What does it even mean? And why would anyone stand in the way of their own awesomeness?
Gosh, on a conscious level, it makes no sense, does it? Of course you wouldn’t intentionally self-sabotage. But what about those little bad habits that creep up just under the surface of your consciousness? Can you spot those? Or even better, can you stop them?
Here’s what I’m talking about:
You want to embark on a healthier lifestyle, like, perhaps you want to try out a more Paleo-inspired eating habit … but you’ve always got just one more dinner party or event, just around the corner, that you have to attend first.
Perhaps every time you get excited by a potentially quality romantic relationship, you believe it too good to be true and break it off before it ever really starts.
Or maybe you’ve got a dream to write a novel, but you’re immobilized by the need to have it perfectly planned out before you even start.
Girl, I’m a guilty culprit, too.

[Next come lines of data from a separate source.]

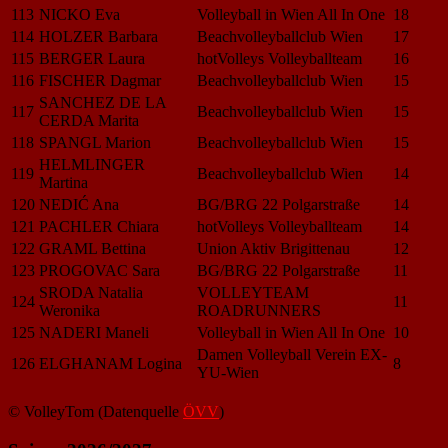
113
NICKO Eva
Volleyball in Wien All In One
18
114
HOLZER Barbara
Beachvolleyballclub Wien
17
115
BERGER Laura
hotVolleys Volleyballteam
16
116
FISCHER Dagmar
Beachvolleyballclub Wien
15
SANCHEZ DE LA
117
Beachvolleyballclub Wien
15
CERDA Marita
118
SPANGL Marion
Beachvolleyballclub Wien
15
HELMLINGER
119
Beachvolleyballclub Wien
14
Martina
120
NEDIĆ Ana
BG/BRG 22 Polgarstraße
14
121
PACHLER Chiara
hotVolleys Volleyballteam
14
122
GRAML Bettina
Union Aktiv Brigittenau
12
123
PROGOVAC Sara
BG/BRG 22 Polgarstraße
11
SRODA Natalia
VOLLEYTEAM
124
11
Weronika
ROADRUNNERS
125
NADERI Maneli
Volleyball in Wien All In One
10
Damen Volleyball Verein EX-
126
ELGHANAM Logina
8
YU-Wien
© VolleyTom (Datenquelle
ÖVV
)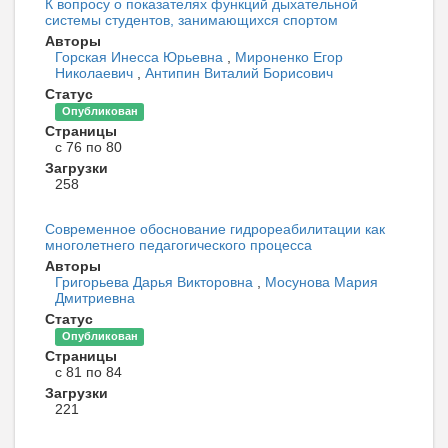
К вопросу о показателях функций дыхательной
системы студентов, занимающихся спортом
Авторы
Горская Инесса Юрьевна
,
Мироненко Егор
Николаевич
,
Антипин Виталий Борисович
Статус
Опубликован
Страницы
с 76 по 80
Загрузки
258
Современное обоснование гидрореабилитации как
многолетнего педагогического процесса
Авторы
Григорьева Дарья Викторовна
,
Мосунова Мария
Дмитриевна
Статус
Опубликован
Страницы
с 81 по 84
Загрузки
221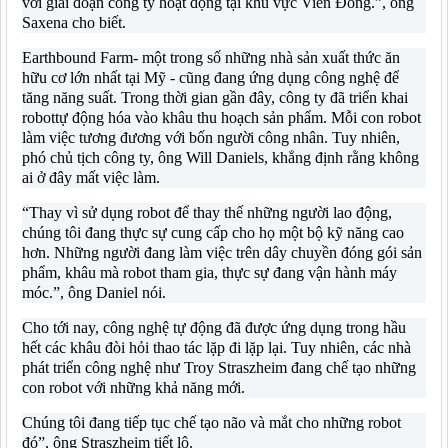
với giai đoạn công ty hoạt động tại khu vực Viễn Đông.”, ông
Saxena cho biết.
Earthbound Farm- một trong số những nhà sản xuất thức ăn
hữu cơ lớn nhất tại Mỹ - cũng đang ứng dụng công nghệ để
tăng năng suất. Trong thời gian gần đây, công ty đã triển khai
robottự động hóa vào khâu thu hoạch sản phẩm. Mỗi con robot
làm việc tương đương với bốn người công nhân. Tuy nhiên,
phó chủ tịch công ty, ông Will Daniels, khẳng định rằng không
ai ở đây mất việc làm.
“Thay vì sử dụng robot để thay thế những người lao động,
chúng tôi đang thực sự cung cấp cho họ một bộ kỹ năng cao
hơn. Những người đang làm việc trên dây chuyền đóng gói sản
phẩm, khâu mà robot tham gia, thực sự đang vận hành máy
móc.”, ông Daniel nói.
Cho tới nay, công nghệ tự động đã được ứng dụng trong hầu
hết các khâu đòi hỏi thao tác lặp đi lặp lại. Tuy nhiên, các nhà
phát triển công nghệ như Troy Straszheim đang chế tạo những
con robot với những khả năng mới.
Chúng tôi đang tiếp tục chế tạo não và mắt cho những robot
đó”, ông Straszheim tiết lộ.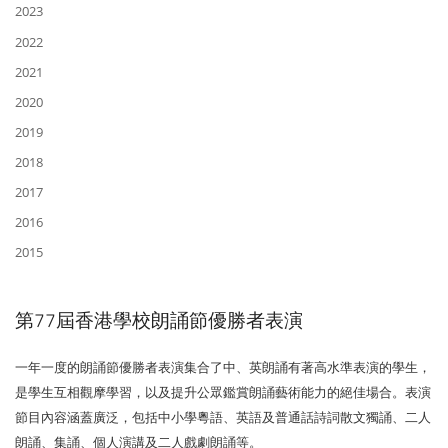
2023
2022
2021
2020
2019
2018
2017
2016
2015
第77屆香港學校朗誦節優勝者表演
一年一度的朗誦節優勝者表演集合了中、英朗誦有著高水準表演的學生，
是學生互相觀摩學習，以及提升公眾鑑賞朗誦藝術能力的絕佳場合。表演
節目內容涵蓋廣泛，包括中小學粵語、英語及普通話詩詞散文獨誦、二人
朗誦、集誦、個人演講及二人戲劇朗誦等。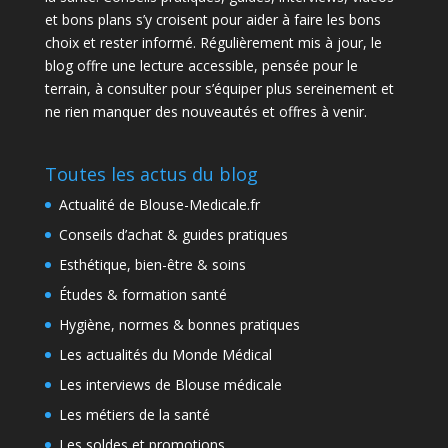
et bons plans s’y croisent pour aider à faire les bons
choix et rester informé. Régulièrement mis à jour, le
blog offre une lecture accessible, pensée pour le
terrain, à consulter pour s’équiper plus sereinement et
ne rien manquer des nouveautés et offres à venir.
Toutes les actus du blog
Actualité de Blouse-Medicale.fr
Conseils d’achat & guides pratiques
Esthétique, bien-être & soins
Études & formation santé
Hygiène, normes & bonnes pratiques
Les actualités du Monde Médical
Les interviews de Blouse médicale
Les métiers de la santé
Les soldes et promotions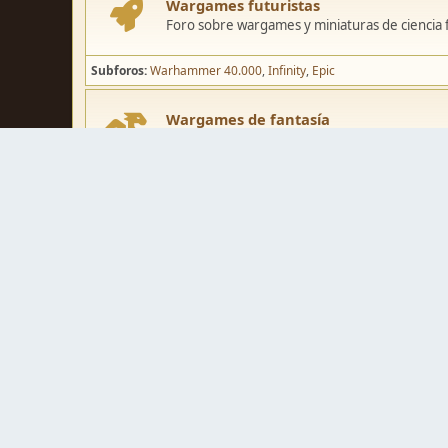
Wargames futuristas
Foro sobre wargames y miniaturas de ciencia fi
Subforos
Warhammer 40.000
Infinity
Epic
Wargames de fantasía
Foro sobre wargames y miniaturas de fantasía
Subforos
Warhammer Fantasy
Kings of War
El Señor de los Ani
Pintura y modelismo
Taller
Foro de modelismo, técnicas de pintura y crea
Galerías de usuarios
Espacio para mostrar los trabajos de pintura o 
Concursos y actividades
Zona de concursos de pintura y actividades var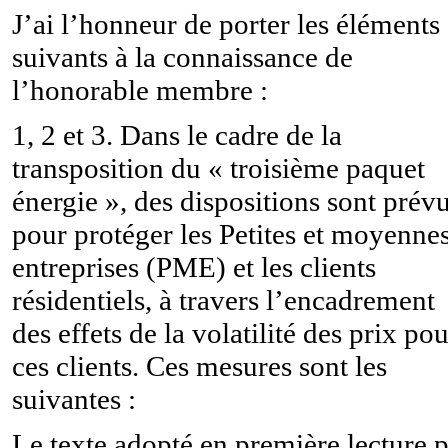
J’ai l’honneur de porter les éléments
suivants à la connaissance de
l’honorable membre :
1, 2 et 3. Dans le cadre de la
transposition du « troisième paquet
énergie », des dispositions sont prév
pour protéger les Petites et moyenne
entreprises (PME) et les clients
résidentiels, à travers l’encadrement
des effets de la volatilité des prix po
ces clients. Ces mesures sont les
suivantes :
Le texte adopté en première lecture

I’ve stood in my own way so many times it’s just silly. But over the years, I’ve developed a knack to spot it and stop it before the sabotaging behavior starts.
The first step is to notice when this pesky little self-sabotage goblin comes up. And giggle. (It’s almost never a good idea to go to battle with yourself, so a little humor totally helps).
The truth is, when you self-sabotage, you’re likely trying to protect yourself from harm and heartbreak. You mean well! Really, you do.
So try to understand what message your well-intentioned goblin is sending as it gets in the way of your glory story. Perhaps it’s only a message of caution, to be sure you’re appropriately prepared for this next step.
Or perhaps it’s what many describe as an “upper limit problem,” that phenomenon where a person becomes comfortable with a certain amount of success and resists the risks needed to advance further (a sort of self-imposed glass ceiling), for fear of failure.
And once you’ve figured out why you’re holding back, it’s time to convince yourself of your worth.
Ask yourself what it would take to be ready to start that new healthy habit. Ask what kind of woman would be ready for that quality relationship. Ask what needs to happen before you can start on that novel.
And get to work. Do those things. Be that person. Starting now.
Soon, you’ll begin to trust yourself more deeply … from within. And you’ll bust through that self-imposed glass ceiling in all your glory.